- Opening Delimiter -
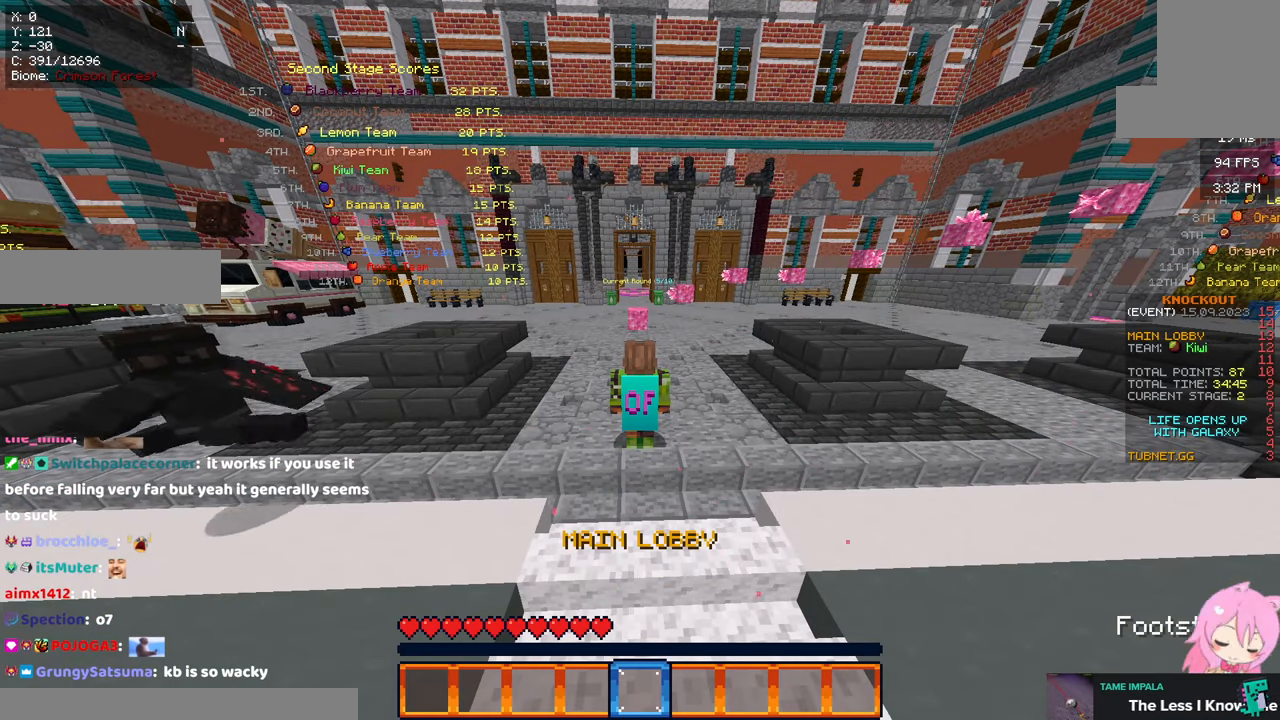
{"keys": [], "mouse": [], "events": [[150, "w", "down"], [250, "w", "up"]]}
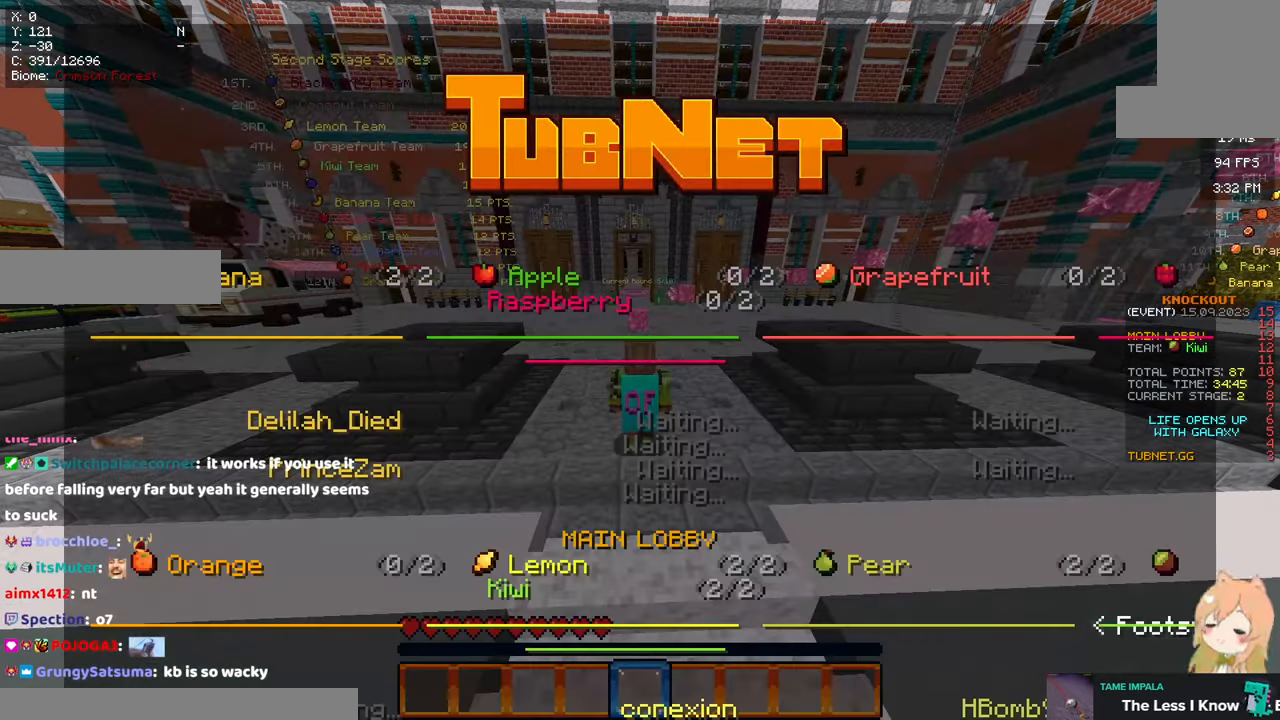
{"keys": ["s"], "mouse": [], "events": [[284, "s", "down"]]}
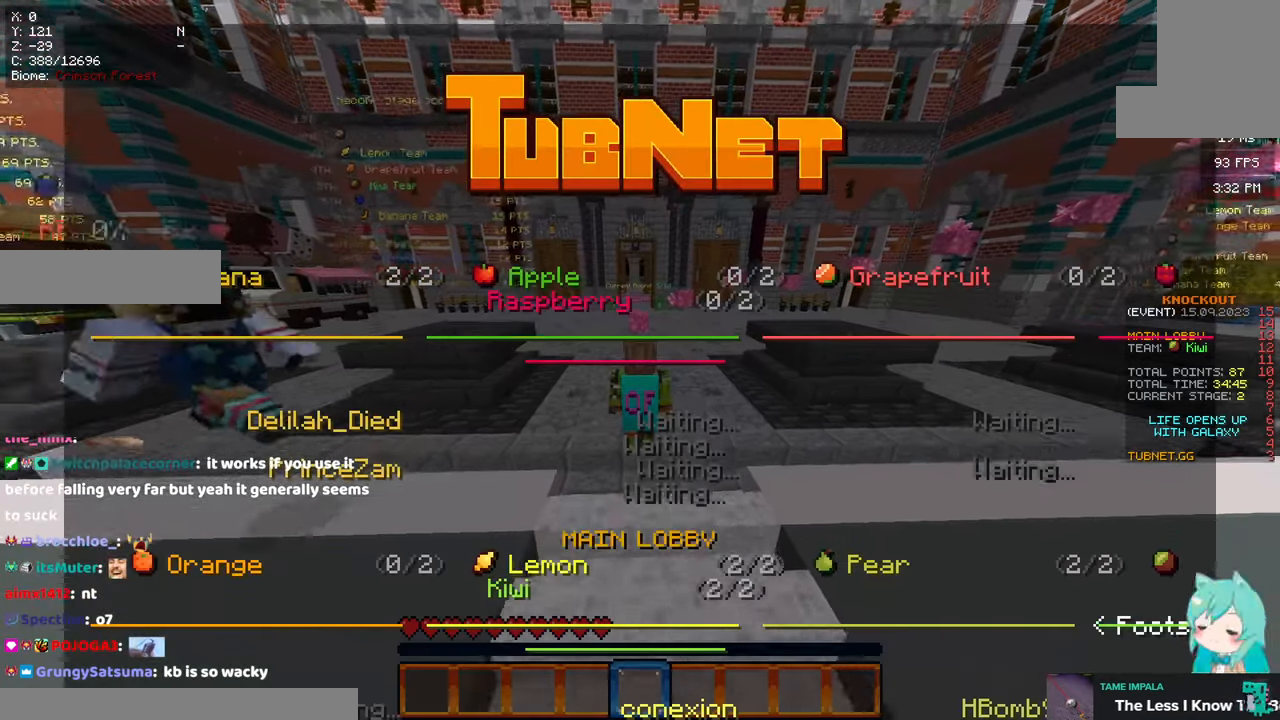
{"keys": ["s"], "mouse": [], "events": []}
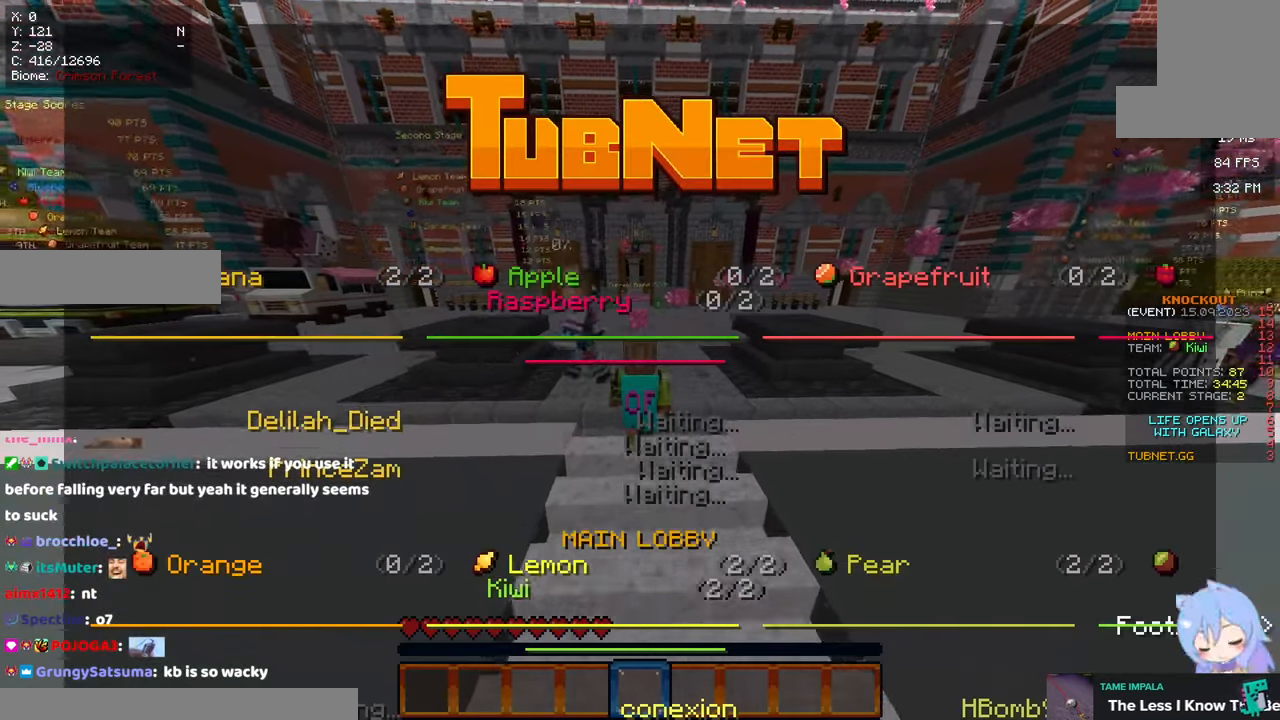
{"keys": ["w"], "mouse": [], "events": [[367, "s", "up"], [434, "w", "down"]]}
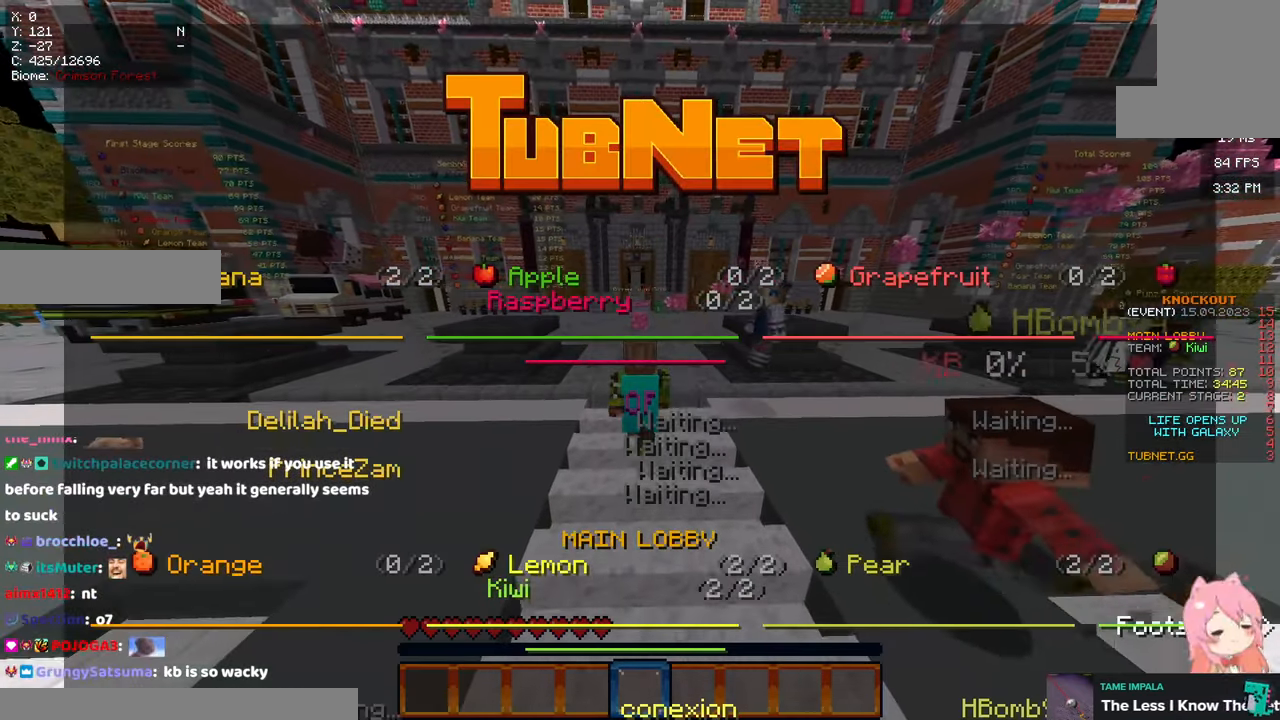
{"keys": [], "mouse": [], "events": [[134, "w", "up"]]}
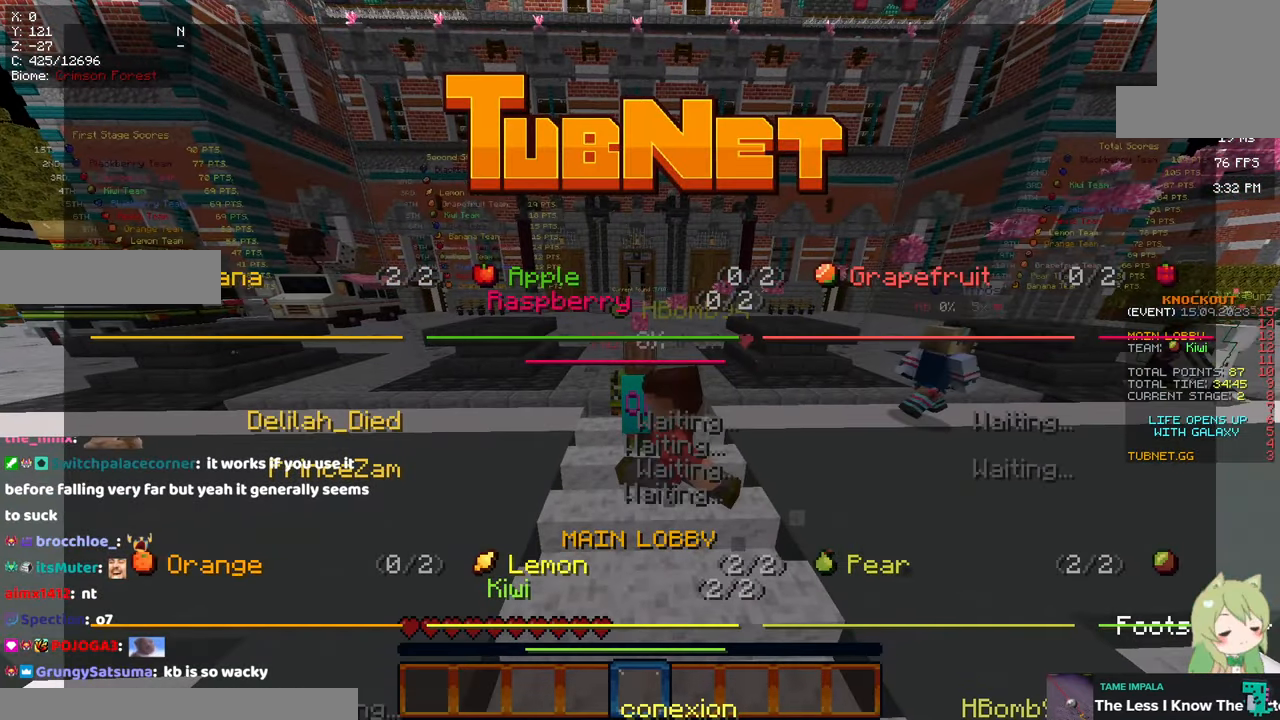
{"keys": [], "mouse": [], "events": []}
- Closing Delimiter -
### REQUIRED ACTION:
A copy of each line above that holds the word "down" is the expected answer.

### REPLY:
{"keys": [], "mouse": [], "events": [[150, "w", "down"], [250, "w", "up"]]}
{"keys": ["s"], "mouse": [], "events": [[284, "s", "down"]]}
{"keys": ["w"], "mouse": [], "events": [[367, "s", "up"], [434, "w", "down"]]}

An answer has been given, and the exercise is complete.